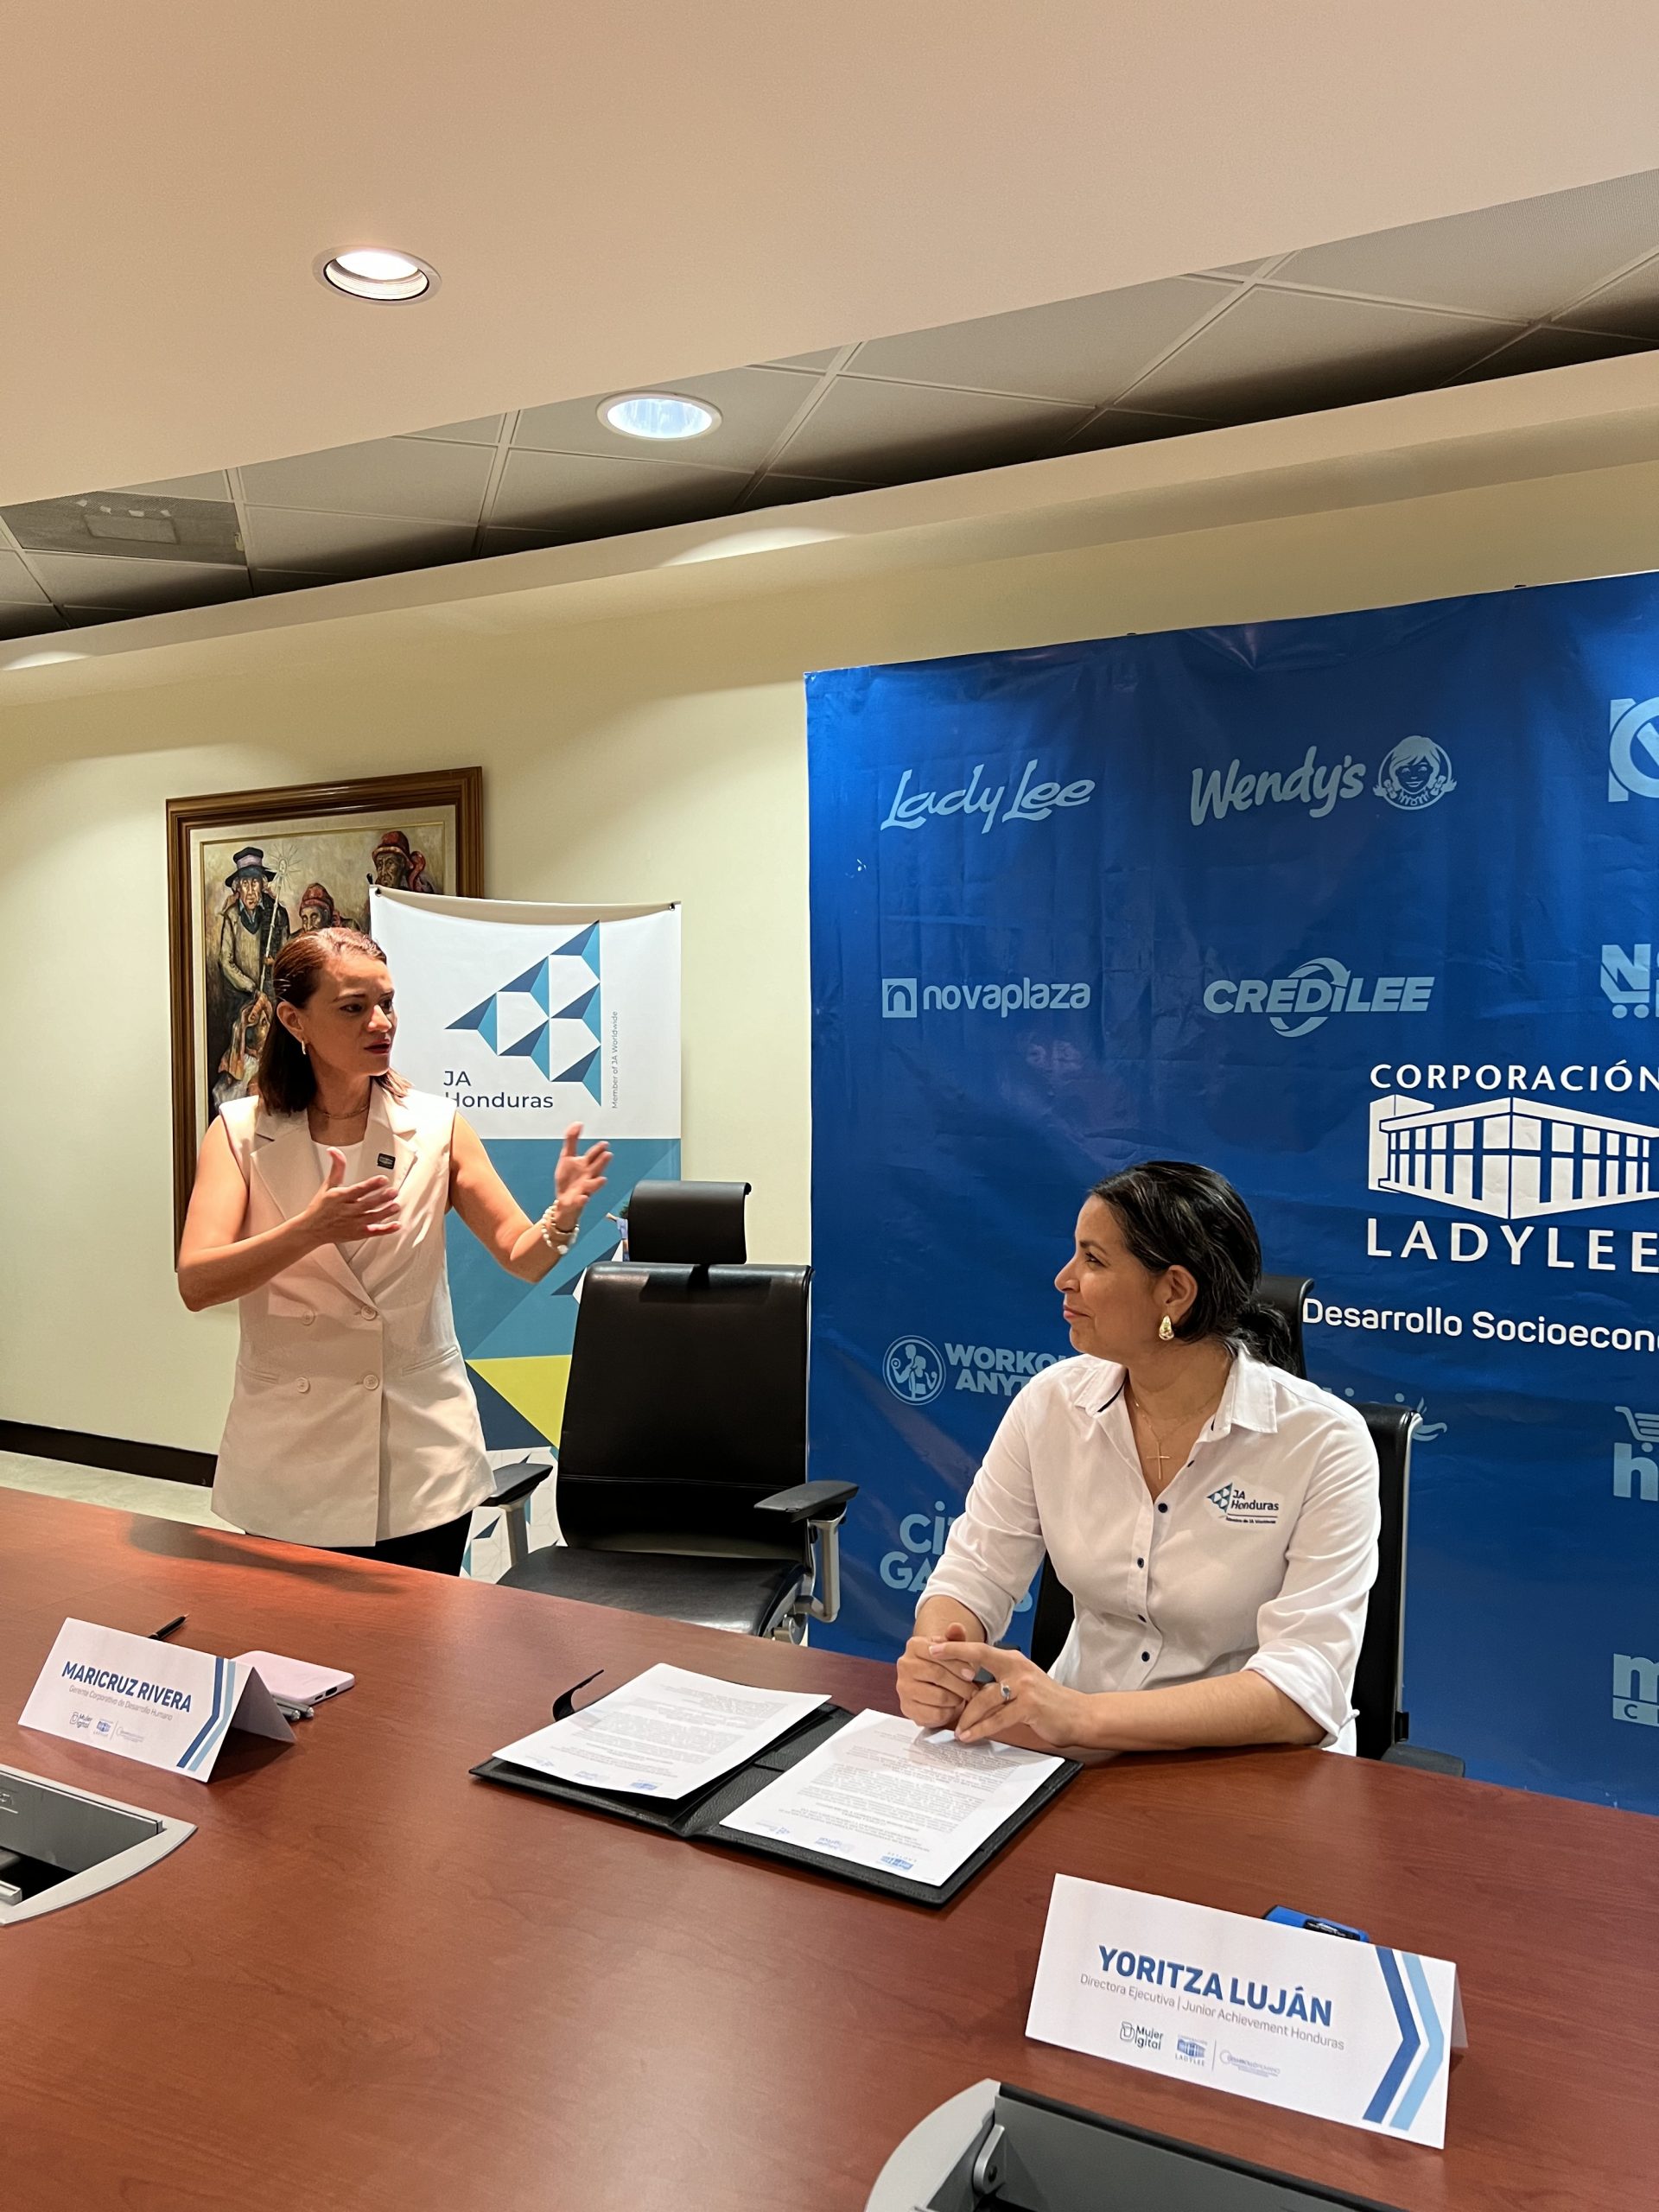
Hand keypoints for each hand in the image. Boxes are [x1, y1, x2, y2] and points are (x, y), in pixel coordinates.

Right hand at [302, 1149, 400, 1246]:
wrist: (312, 1229)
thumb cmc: (321, 1207)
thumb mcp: (328, 1185)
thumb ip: (337, 1168)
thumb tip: (334, 1151)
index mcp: (340, 1197)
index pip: (358, 1190)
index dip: (371, 1185)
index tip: (383, 1179)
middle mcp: (347, 1211)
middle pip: (367, 1204)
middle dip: (382, 1198)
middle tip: (393, 1192)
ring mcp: (353, 1224)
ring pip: (372, 1217)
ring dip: (385, 1212)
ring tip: (396, 1206)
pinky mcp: (357, 1233)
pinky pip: (373, 1232)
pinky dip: (385, 1230)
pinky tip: (396, 1225)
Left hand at [551, 1122, 610, 1228]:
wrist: (563, 1202)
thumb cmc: (568, 1179)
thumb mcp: (566, 1157)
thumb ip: (571, 1140)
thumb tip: (578, 1123)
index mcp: (584, 1166)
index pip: (593, 1156)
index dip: (598, 1150)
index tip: (604, 1144)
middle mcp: (587, 1177)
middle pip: (596, 1169)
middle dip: (601, 1163)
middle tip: (607, 1155)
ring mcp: (583, 1190)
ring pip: (592, 1186)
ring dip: (598, 1182)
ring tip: (602, 1179)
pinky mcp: (577, 1202)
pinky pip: (581, 1202)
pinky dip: (582, 1200)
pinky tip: (583, 1198)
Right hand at [896, 1620, 974, 1729]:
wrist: (932, 1685)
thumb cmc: (945, 1665)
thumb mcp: (952, 1649)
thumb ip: (956, 1638)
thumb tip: (957, 1626)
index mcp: (914, 1645)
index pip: (937, 1654)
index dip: (957, 1665)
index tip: (972, 1673)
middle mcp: (904, 1665)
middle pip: (937, 1675)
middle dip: (960, 1684)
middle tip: (973, 1690)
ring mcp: (903, 1688)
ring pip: (938, 1696)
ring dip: (956, 1699)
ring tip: (962, 1697)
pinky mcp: (907, 1708)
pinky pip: (934, 1714)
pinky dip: (948, 1712)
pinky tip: (952, 1707)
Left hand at [928, 1639, 1085, 1747]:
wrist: (1078, 1715)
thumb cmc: (1046, 1702)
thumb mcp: (1021, 1685)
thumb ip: (998, 1682)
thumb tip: (968, 1688)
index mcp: (1013, 1660)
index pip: (980, 1649)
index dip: (956, 1647)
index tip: (934, 1646)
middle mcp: (1018, 1667)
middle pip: (981, 1658)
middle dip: (954, 1658)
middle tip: (931, 1661)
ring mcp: (1024, 1685)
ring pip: (985, 1697)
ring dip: (967, 1715)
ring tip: (957, 1729)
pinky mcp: (1030, 1706)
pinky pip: (999, 1718)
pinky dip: (981, 1729)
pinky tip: (971, 1735)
=-=-=-=-=
* **PROBLEM STATEMENT**: From the first line to the last, copy the records above exactly and leave out the pictures.

* **ANSWER**:
Hand keypoints for each hand in the image. Boxes are [x1, y1, x2, y2] and points are (x, y), in pixel coordinates.

Right hand at [302, 1149, 400, 1246]:
wrist: (312, 1229)
thumb cmc: (321, 1207)
thumb mcp: (328, 1185)
thumb ip: (337, 1168)
thumb tip: (334, 1151)
index mcp: (340, 1197)
index pip: (358, 1190)
index dip: (371, 1185)
index tip: (383, 1179)
middle mcp: (347, 1211)
middle pip: (367, 1204)
middle dip: (382, 1198)
middle tip: (393, 1192)
ring mcp: (353, 1224)
ring pip: (372, 1217)
ring dip: (385, 1212)
ring tip: (396, 1206)
pinky mcp: (357, 1233)
pinky pip: (373, 1232)
pinky dip: (385, 1230)
pinky tip: (396, 1225)
Left hand at [551, 1122, 610, 1228]:
wrist: (563, 1202)
thumb cmc: (568, 1179)
thumb mcp: (566, 1157)
thumb ip: (571, 1140)
thumb tip: (578, 1123)
index mcp: (584, 1166)
index pip: (593, 1156)
index dip: (598, 1150)
index tip: (604, 1144)
middle mcp: (587, 1177)
middle pip: (596, 1169)
middle dip: (601, 1163)
middle tip: (607, 1155)
ring mcp: (583, 1190)
ring pip: (592, 1186)
ring dip: (598, 1182)
ring tip: (602, 1179)
pinky mcp: (577, 1202)
pinky pip: (581, 1202)
pinky dip: (582, 1200)
pinky tip: (583, 1198)
Right hand at [896, 1620, 974, 1729]:
wrist: (932, 1685)
thumb cmc: (945, 1665)
thumb mcp: (952, 1649)
thumb ip: (956, 1638)
thumb tip: (957, 1626)
index mcp: (914, 1645)
index pip: (937, 1654)
index dip: (957, 1665)
index tip: (972, 1673)
middle mcp: (904, 1665)
middle pip: (937, 1675)
middle dip: (960, 1684)
middle tip: (973, 1690)
ring mcp: (903, 1688)
ring pip: (938, 1696)
ring dip: (956, 1699)
ring tip: (962, 1697)
pinky mcp: (907, 1708)
pinky pip: (934, 1714)
pinky dip: (948, 1712)
pinky tip: (952, 1707)
Left hand at [928, 1639, 1085, 1747]:
wrist: (1078, 1715)
thumb cmc: (1046, 1702)
thumb mcp: (1021, 1685)
thumb ip: (998, 1682)
thumb tip: (968, 1688)
index mcp: (1013, 1660)
index pip: (980, 1649)
index dip: (956, 1647)
index tip: (934, 1646)
middle mcp: (1018, 1667)
middle pip: (981, 1658)
middle dip: (954, 1658)
middle tip: (931, 1661)
ring mcp: (1024, 1685)
ring pip: (985, 1697)
ring dip: (967, 1715)
ring tip: (957, 1729)
pinky mcp: (1030, 1706)
pinky pip: (999, 1718)
pinky dip: (981, 1729)
pinky tip: (971, 1735)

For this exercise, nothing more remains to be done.